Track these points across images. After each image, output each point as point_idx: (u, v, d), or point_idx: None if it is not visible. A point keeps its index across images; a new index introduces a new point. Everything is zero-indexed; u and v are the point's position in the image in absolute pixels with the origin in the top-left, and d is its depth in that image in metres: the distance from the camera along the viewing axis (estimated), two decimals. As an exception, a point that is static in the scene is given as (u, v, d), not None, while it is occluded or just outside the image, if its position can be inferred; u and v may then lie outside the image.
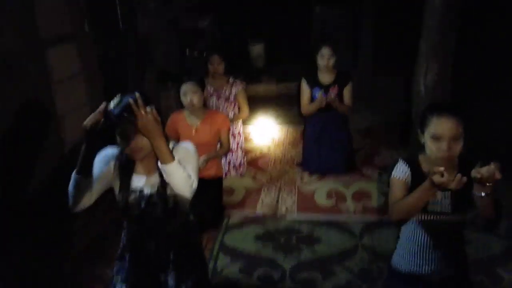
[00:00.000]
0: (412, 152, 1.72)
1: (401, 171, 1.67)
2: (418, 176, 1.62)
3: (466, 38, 4.13)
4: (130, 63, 4.31)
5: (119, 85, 3.94)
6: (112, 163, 1.65)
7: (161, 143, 1.48)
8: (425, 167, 1.65)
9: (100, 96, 3.52)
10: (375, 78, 5.39)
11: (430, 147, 1.58)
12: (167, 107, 4.40)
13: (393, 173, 1.69)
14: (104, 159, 1.64)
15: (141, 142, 1.53)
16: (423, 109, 1.69)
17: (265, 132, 4.87)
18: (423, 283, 1.71)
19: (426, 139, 1.60)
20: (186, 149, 1.67)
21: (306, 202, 3.42)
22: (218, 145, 2.95)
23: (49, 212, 2.57)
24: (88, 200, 1.58)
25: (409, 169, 1.65)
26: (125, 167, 1.65)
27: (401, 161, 1.69)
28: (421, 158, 1.68)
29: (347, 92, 3.48)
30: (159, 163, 1.53)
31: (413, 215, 1.63)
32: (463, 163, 1.62)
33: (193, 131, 2.77)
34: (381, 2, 5.64)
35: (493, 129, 3.97)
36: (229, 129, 2.92)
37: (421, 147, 1.65)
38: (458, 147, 1.55)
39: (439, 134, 1.54)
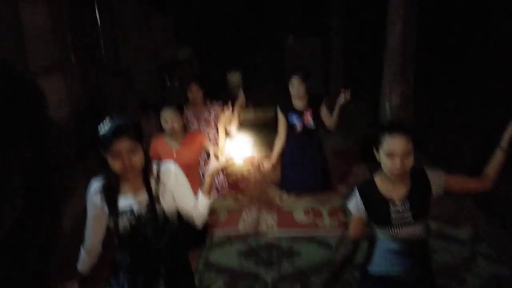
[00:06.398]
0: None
1: (354, 206, 1.83)
2: (374, 196, 1.79)
3: (425, 64, 4.54)
4: (113, 91, 4.48)
5: (102, 112, 4.10)
6: (96, 197, 1.73)
7: (213, 179, 1.83)
8: (380, 184, 1.81)
9: (85, 121, 3.68)
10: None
11: (385, 163, 1.71)
12: (148, 133, 4.56)
13: (349, 204, 1.86)
14: (90, 199, 1.76)
15: (134, 159, 1.63)
16: (376, 129, 1.83)
17: (244, 155, 5.05)
18: (393, 284, 1.86)
19: (381, 156, 1.73)
20: (180, 176, 1.82)
21: (285, 219, 3.59)
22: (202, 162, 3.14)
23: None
24: (100, 242, 1.86)
25: (361, 201, 1.80)
26: (111, 190, 1.73)
27: (356, 191, 1.84)
28: (376, 177, 1.83)
29: (325, 111, 3.72)
30: (199, 193, 1.81)
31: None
32: (414, 174, 1.79)
33: (174, 153, 2.90)
34: (348, 33, 6.06)
35: (450, 142, 4.31)
36: (208, 139, 3.11)
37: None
38: (409, 162, 1.69)
39: (392, 151, 1.68)
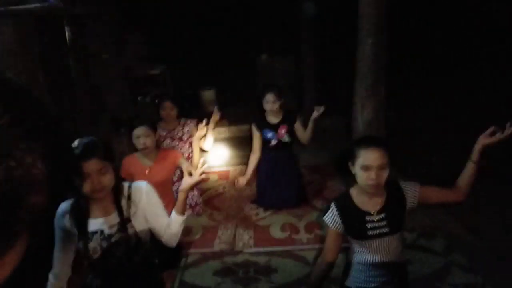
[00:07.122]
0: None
1: (331, 220, 1.83)
2: (350, 210, 1.81)
3: (396, 78, 4.67)
4: (84, 111, 4.38)
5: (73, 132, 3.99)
6: (65, 219, 1.68)
7: (187, 196, 1.78)
8: (356, 198, 1.83)
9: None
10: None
11: (361, 176, 1.73)
12: (120, 152, 4.45)
13: (326, 218, 1.85)
14: (58, 222, 1.70)
15: (103, 180, 1.60)
16: (352, 143, 1.87)
17: (219, 172, 5.02)
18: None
19: (357, 169, 1.75)
20: (152, 195, 1.78)
21: (262, 236, 3.56)
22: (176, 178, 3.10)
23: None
24: (69, 266, 1.77)
25: (338, 215, 1.81)
26: (80, 213, 1.68)
27: (333, 205, 1.85)
28: (352, 190, 1.85)
29: (299, 127, 3.75)
30: (173, 212, 1.77)
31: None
32: (389, 187, 1.82)
33: (147, 171, 2.84)
34: (320, 50, 6.18)
35: (421, 155, 4.43)
36: (182, 156, 3.04)
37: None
38: (385, 175, 1.72)
39: (367, 165, 1.70)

YOUR INSTRUCTIONS:
The range runs from the line with "17: (265, 132, 4.87)" up to and including the line with "38: (458, 147, 1.55)" in the listing above; please write out exactly those lines and nothing more.

ANSWER AREA:
17: (265, 132, 4.87)
18: (423, 283, 1.71)
19: (426, 139, 1.60)
20: (186, 149, 1.67)
21: (306, 202, 3.42)
22: (218, 145, 2.95)
23: (49, 212, 2.57)
24: (88, 200, 1.58)
25: (409, 169, 1.65)
26: (125, 167, 1.65)
27: (401, 161, 1.69)
28: (421, 158, 1.68)
29: (347, 92, 3.48)
30: (159, 163, 1.53)
31: (413, 215, 1.63)
32: (463, 163, 1.62)
33: (193, 131, 2.77)
34: (381, 2, 5.64)
35: (493, 129, 3.97)
36: (229, 129, 2.92)
37: (421, 147, 1.65)
38: (458, 147, 1.55)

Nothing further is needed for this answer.